A reedy-voiced Minnesotan folk singer is perhaps not the most obvious candidate for world stardom, but Robert Allen Zimmerman has managed it.
He changed his name to Bob Dylan at college, from which he dropped out to head for New York City. There, he met his ailing hero, Woody Guthrie, and hit the Greenwich Village folk clubs. Shortly after that, he was signed by Columbia Records and released his first album (simply entitled Bob Dylan) in 1962, followed by The Freewheelin’ Bob Dylan in 1963. Few artists are more famous for folk protest songs than Dylan, but he’s always been keen to expand his horizons. He went electric in 1965 with Bringing It All Back Home, incurring the wrath of the folk folks – in Manchester, a year later, an audience member shouted “Judas!” at him.

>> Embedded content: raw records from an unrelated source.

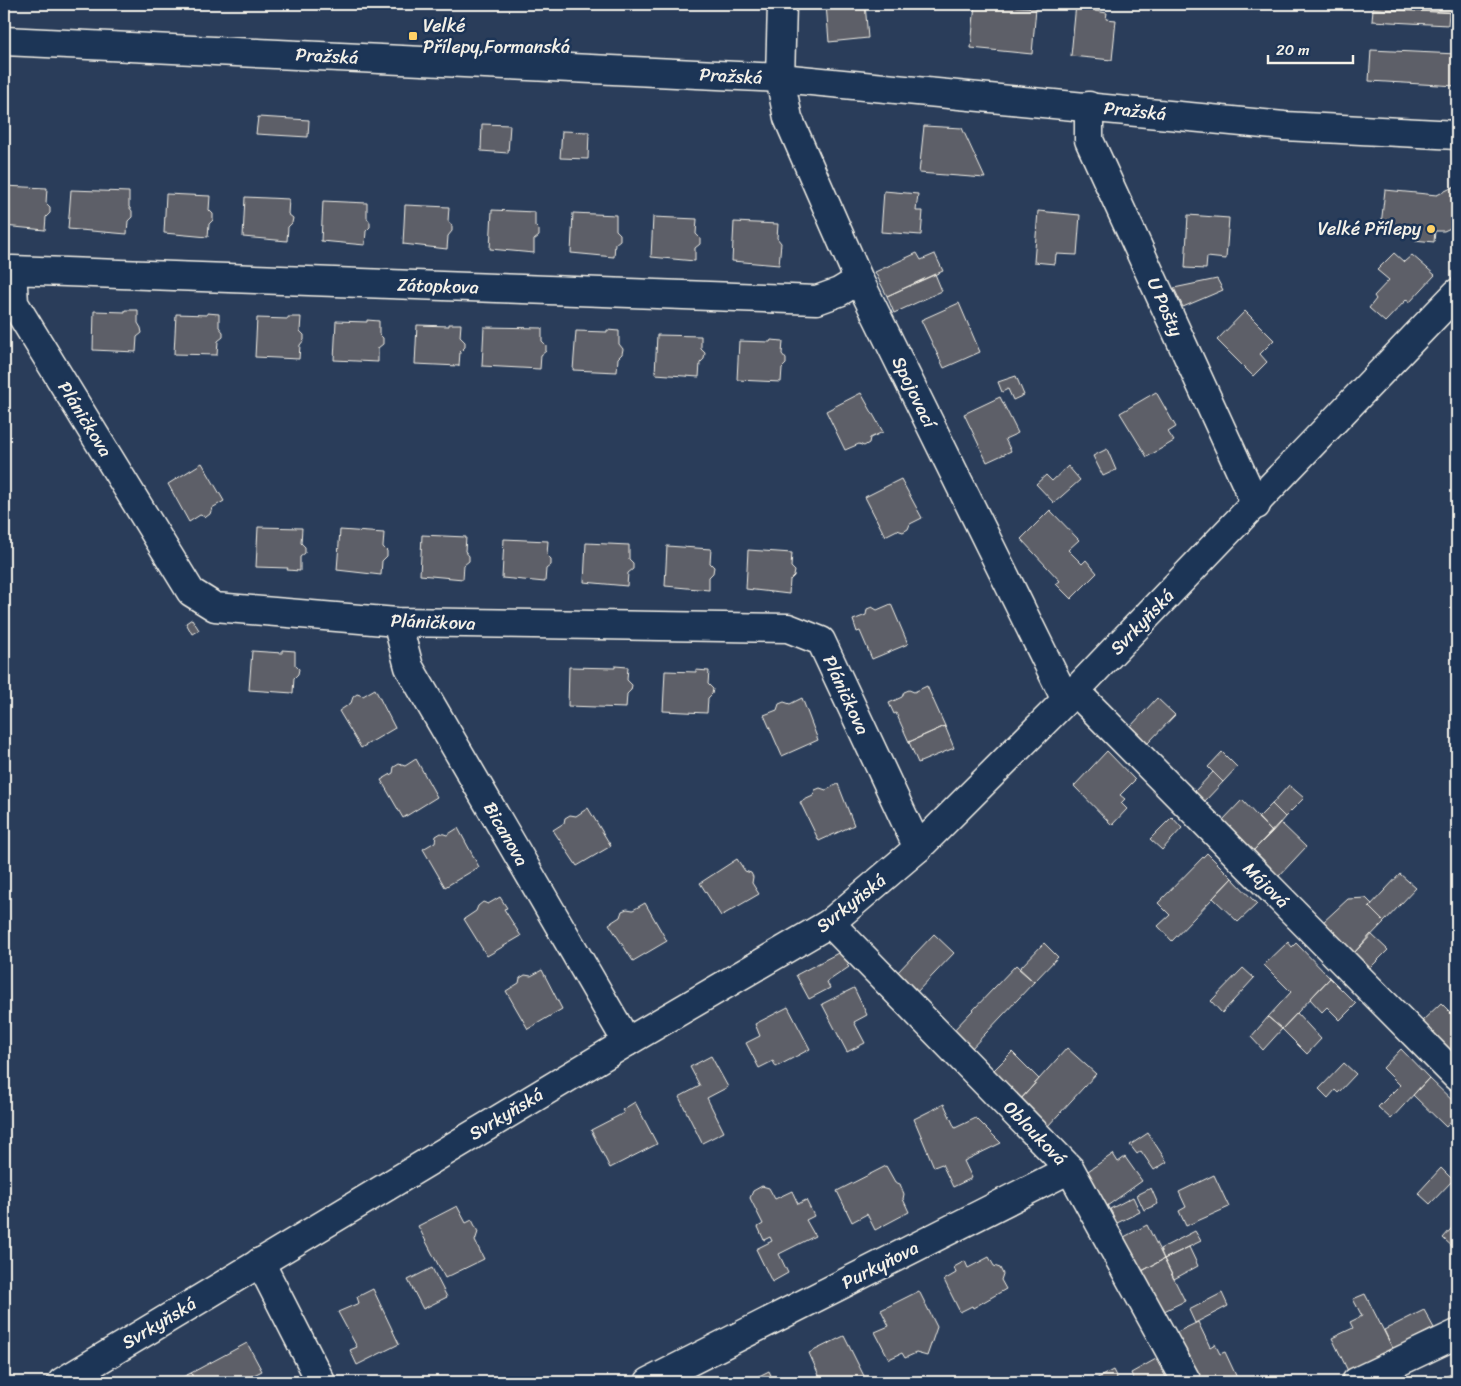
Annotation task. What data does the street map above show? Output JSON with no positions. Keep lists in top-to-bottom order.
{
  "streets": {
    "street": [
      "Pražská",
      "Zátopkova",
      "U Pošty",
      "Spojovací",
      "Pláničkova",
      "Svrkyňská",
      "Bicanova",
      "Májová",
      "Oblouková",
      "Purkyňova"
    ]
  },
  "crossings": [
    ["Pražská", "U Pošty"],
    ["Pražská", "Spojovací"],
    ["Zátopkova", "Spojovací"],
    ["Zátopkova", "Pláničkova"],
    ["U Pošty", "Svrkyňská"],
    ["Spojovací", "Svrkyňská"],
    ["Spojovací", "Májová"],
    ["Pláničkova", "Svrkyňská"],
    ["Pláničkova", "Bicanova"],
    ["Svrkyňská", "Bicanova"],
    ["Svrkyňská", "Májová"],
    ["Svrkyňská", "Oblouková"],
    ["Oblouková", "Purkyňova"]
  ],
  "places": {
    "transit": ["Velké Přílepy,Formanská"],
    "other": ["Velké Přílepy"]
  },
  "scale_bar": "20 m"
}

Dylan continued to produce hits, such as Just Like A Woman, Lay Lady Lay and Knockin’ on Heaven’s Door, throughout the 60s and 70s, then was born again and tried out Christian rock. Today, with more than 30 studio albums and decades of touring to his credit, this quintessential 60s icon is a true elder statesman of folk rock. Everyone from Adele to Warren Zevon has covered his songs, too – including Jimi Hendrix, who will forever be associated with the Dylan-penned All Along The Watchtower.